C. Relations internationales

i. Les démocraties perdront inévitablement le respect dont elles jouissent à l'échelle internationale et parmi leurs propres jeunes, qui méprisent l'hypocrisie, si elles soutiennent des régimes dictatoriaux oppressifs et se montrent complaisantes devant le fossé grandissant qui sépare Nord et Sud, et le fléau de la faim dans le monde. Les hommes politiques ne doivent pas négliger leur rôle éducatif, et ils doivent faire confiance à leur électorat en lui présentant franchement les faits et les options afin que les décisions nécessaires (dont l'impopularité doit être assumée plutôt que jaugée) puissent être prises avant que l'humanité n'ait à subir de nouvelles tragédies ;

ii. Tout comme on ne doit pas refuser aux travailleurs migrants les droits politiques appropriés dans les pays d'accueil, à la prospérité desquels ils contribuent, on doit aider les éléments défavorisés de l'humanité à bénéficier d'une distribution plus juste des ressources de la planète, et à atteindre ainsi et à dépasser le niveau minimal de bien-être matériel compatible avec la dignité humaine, dont l'expression et le renforcement sont la raison d'être de la démocratie.

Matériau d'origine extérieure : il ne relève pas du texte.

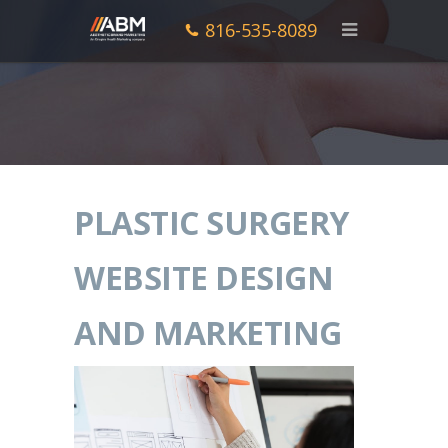
816-535-8089
PLASTIC SURGERY
WEBSITE DESIGN
AND MARKETING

D. Les normes juridiques dans la démocratie

i. La démocratie est le gouvernement du peuple par le peuple. La prééminence du droit et la séparation des pouvoirs en sont des principes essentiels. Dans un régime démocratique, la règle du droit régit le fonctionnement du gouvernement et de l'administration. Elle confère aux juges le pouvoir de contrôler si l'administration s'est soumise à cette règle ;

ii. Il appartient au régime démocratique d'établir un juste équilibre entre l'efficacité de l'action du gouvernement, ainsi que de l'administration, et la sauvegarde des droits et des libertés des citoyens. Il doit être capable de maintenir notamment un tel équilibre entre les exigences de l'intérêt général de la communauté et les impératifs de la sauvegarde des droits fondamentaux de chaque individu tels qu'ils ont trouvé leur expression dans la Convention européenne des Droits de l'Homme. Ceci implique le respect des droits de la minorité par la majorité. Tout en sauvegardant les droits civils et politiques, il devrait s'attacher à assurer aux citoyens le plein exercice des droits économiques, sociaux et culturels fondamentaux. Il devrait également faire preuve d'esprit d'ouverture en faveur de nouvelles dispositions plus protectrices des droits de l'homme ;

iii. Face à des situations de crise ou à un état d'exception, il devrait employer tous les moyens relevant du droit commun avant de recourir à des mesures dérogatoires. S'il devait se résoudre à cette extrémité, ce ne devrait être que dans la stricte mesure où la situation l'exige. En aucun cas il ne devrait porter atteinte au « noyau dur » des droits de l'homme. Si possible, il devrait s'étendre au-delà des seuls droits protégés par l'article 15 de la Convention européenne des Droits de l'Homme ;

7. Décide de formuler des propositions au Comité des Ministres au sujet du Programme de travail du Conseil de l'Europe, dont le Statut lui impose d'intensifier son action pour servir les principes précités, à la lumière de ses efforts actuels pour la coopération européenne dans les années 80, et des résultats de la première Conférence de Strasbourg sur la démocratie parlementaire (4-6 octobre 1983) avec la participation de démocraties non européennes.


[1]. Texte adopté par la Commission Permanente, agissant au nom de l'Assemblée, le 1er juillet 1983.

Voir Doc. 5086, rapport de la commission des questions politiques.